QUOTED PASSAGE section start

The story is more remarkable when you stand back to take a broader perspective. Remember America’s infamous “bubble economy”? It was a common assumption that the 1990s boom was all simply the result of internet hype and frenzy, and that when the seven years of feasts were over we would have a famine of Biblical dimensions.
Well, this is what happened — after years of stellar growth in the second half of the 1990s, the economy did experience a recession in 2001 — but it was the shortest and mildest in memory. Since the middle of 2003, thanks in part to timely policy adjustments, growth has continued more or less where it left off.
Look back further. The 2001 recession followed the longest peacetime expansion in American history; that followed an earlier, short, shallow recession in the early 1990s. The US business cycle used to last about six years — with five years of tepid growth followed by a year or two of nasty recession. But in the last 23 years the US has had only two years of moderate downturn, separated by ten and a half years of brisk expansion.
All but the most welfare-loving Frenchman must thus acknowledge, however reluctantly, that there’s something about the American economy that, put simply, works. But there’s one group of critics who are distinctly unimpressed with the US economic miracle: the American people.

QUOTED PASSAGE section end
RECORDED DATA section start

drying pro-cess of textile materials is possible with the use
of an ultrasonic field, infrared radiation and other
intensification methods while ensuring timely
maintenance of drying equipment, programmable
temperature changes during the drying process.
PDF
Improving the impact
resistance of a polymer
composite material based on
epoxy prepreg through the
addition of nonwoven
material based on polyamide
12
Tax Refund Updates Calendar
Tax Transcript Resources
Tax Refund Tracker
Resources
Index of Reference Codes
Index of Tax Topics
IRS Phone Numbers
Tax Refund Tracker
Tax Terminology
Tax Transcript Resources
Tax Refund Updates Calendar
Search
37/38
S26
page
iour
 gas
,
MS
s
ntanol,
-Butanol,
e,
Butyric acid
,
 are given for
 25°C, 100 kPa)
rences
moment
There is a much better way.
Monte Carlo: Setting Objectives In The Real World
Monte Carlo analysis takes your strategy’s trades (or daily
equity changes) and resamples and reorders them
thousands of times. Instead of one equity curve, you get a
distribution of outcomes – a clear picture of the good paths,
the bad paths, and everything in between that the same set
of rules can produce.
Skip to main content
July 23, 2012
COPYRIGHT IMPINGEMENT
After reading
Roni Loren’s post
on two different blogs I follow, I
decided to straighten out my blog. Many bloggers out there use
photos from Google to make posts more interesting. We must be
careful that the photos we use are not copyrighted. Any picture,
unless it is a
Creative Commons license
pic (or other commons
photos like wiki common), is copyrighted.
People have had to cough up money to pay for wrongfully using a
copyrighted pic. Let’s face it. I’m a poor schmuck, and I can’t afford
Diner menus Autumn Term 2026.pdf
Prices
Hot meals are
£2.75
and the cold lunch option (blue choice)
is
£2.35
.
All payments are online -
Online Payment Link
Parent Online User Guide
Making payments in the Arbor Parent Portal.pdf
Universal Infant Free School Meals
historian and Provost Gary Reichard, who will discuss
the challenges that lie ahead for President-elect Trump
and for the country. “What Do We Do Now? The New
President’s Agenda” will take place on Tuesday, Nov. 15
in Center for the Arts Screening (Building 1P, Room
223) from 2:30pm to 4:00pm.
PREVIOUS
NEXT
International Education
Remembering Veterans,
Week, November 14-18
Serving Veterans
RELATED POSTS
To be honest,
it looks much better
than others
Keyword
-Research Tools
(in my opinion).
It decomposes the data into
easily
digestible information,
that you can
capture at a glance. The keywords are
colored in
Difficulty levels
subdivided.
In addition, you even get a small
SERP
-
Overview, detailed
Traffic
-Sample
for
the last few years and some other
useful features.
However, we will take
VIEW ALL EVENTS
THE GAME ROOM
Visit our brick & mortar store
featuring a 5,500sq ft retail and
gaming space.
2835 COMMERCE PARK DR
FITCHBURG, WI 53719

RECORDED DATA section end

## TASKS
a – Translate this sentence from the passage on the American economy into Spanish: "The US business cycle used to last about six years — with five years of tepid growth followed by a year or two of nasty recession."
b – Carry the passage on the American economy forward, starting right after its last sentence.
The records are separate material with no connection to the passage on the American economy.

## ANSWERS FOR THIS EXERCISE
a – El ciclo económico de Estados Unidos solía durar unos seis años, con cinco años de crecimiento tibio seguidos de uno o dos años de una recesión severa.

b –
For a supposedly positive nation, Americans are in a strikingly sullen mood. According to a Washington Post/ABC News poll last month only 4 per cent of the public rate the economy to be in excellent condition; a further 37 per cent describe it as good. But 59 per cent say it’s either not good or poor. This incongruous misery is reflected in a broader national funk. Only 32 per cent of Americans think the country is on the right track; 54 per cent say it’s headed in the wrong direction.
Economic pessimism is driving much of the political agenda; Congress is antsy about foreigners taking over US companies or undercutting US workers through “unfair” trade practices. Why, in the face of abundant evidence of their own economic success, are Americans so miserable?
There are several possible explanations. First, the constant stream of bad news from Iraq may be casting a long shadow over America’s self-confidence. Possible, but unlikely. Most polling suggests that people make a distinction between economic prospects and broader geopolitical issues.
Second, it may be that that Americans are concerned about the fragility of the nation’s economic performance. The “bubble economy” crowd insist that the hangover that America was due has only been postponed. The growth of the past few years has been bought at growing imbalances in the economy — rising debt, a house price bubble, a current account deficit that will eventually produce a run on the dollar.
There’s some truth to this; house prices are clearly frothy; the dollar must surely fall further. But it’s overdone. And as an explanation for the public mood, it really won’t work. I doubt that, after they’ve tucked their children into bed at night, millions of Americans are checking out the state of the dollar on the Tokyo foreign exchange market.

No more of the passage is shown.